----- GIVEN RECORDS -----

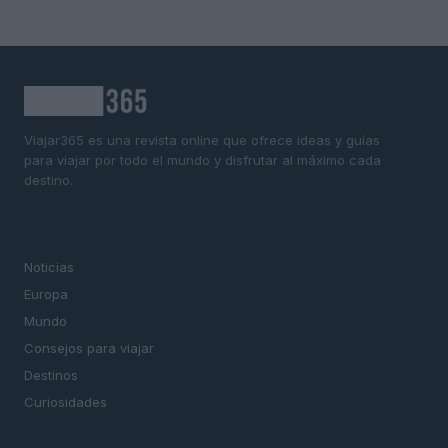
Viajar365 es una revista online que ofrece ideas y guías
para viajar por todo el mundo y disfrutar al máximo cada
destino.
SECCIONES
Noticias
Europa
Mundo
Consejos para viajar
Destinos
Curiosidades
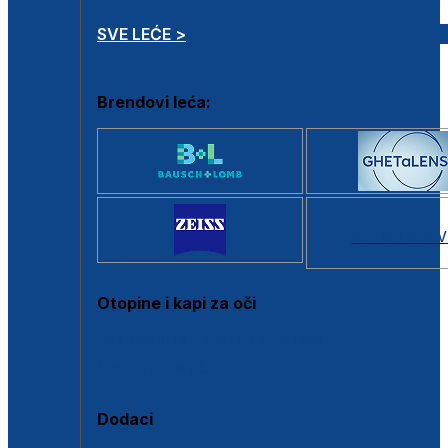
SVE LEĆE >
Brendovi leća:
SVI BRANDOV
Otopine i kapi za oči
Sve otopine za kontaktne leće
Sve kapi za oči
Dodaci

-----
----- GIVEN RECORDS -----

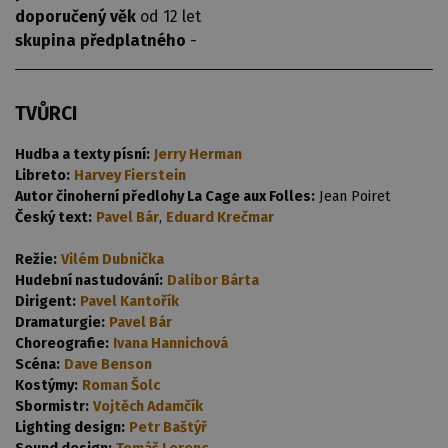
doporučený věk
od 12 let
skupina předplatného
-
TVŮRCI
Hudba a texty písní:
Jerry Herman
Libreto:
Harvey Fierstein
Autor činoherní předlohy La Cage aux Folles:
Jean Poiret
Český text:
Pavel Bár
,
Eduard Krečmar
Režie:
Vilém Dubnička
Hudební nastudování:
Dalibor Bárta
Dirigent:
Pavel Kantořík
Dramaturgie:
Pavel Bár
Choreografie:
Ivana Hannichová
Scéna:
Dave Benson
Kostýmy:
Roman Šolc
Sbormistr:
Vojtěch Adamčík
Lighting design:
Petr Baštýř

-----

REQUEST:
Show each line of the material that includes the string "para" by copying it.

RESULT FOR THIS EXERCISE:
para viajar por todo el mundo y disfrutar al máximo cada
Consejos para viajar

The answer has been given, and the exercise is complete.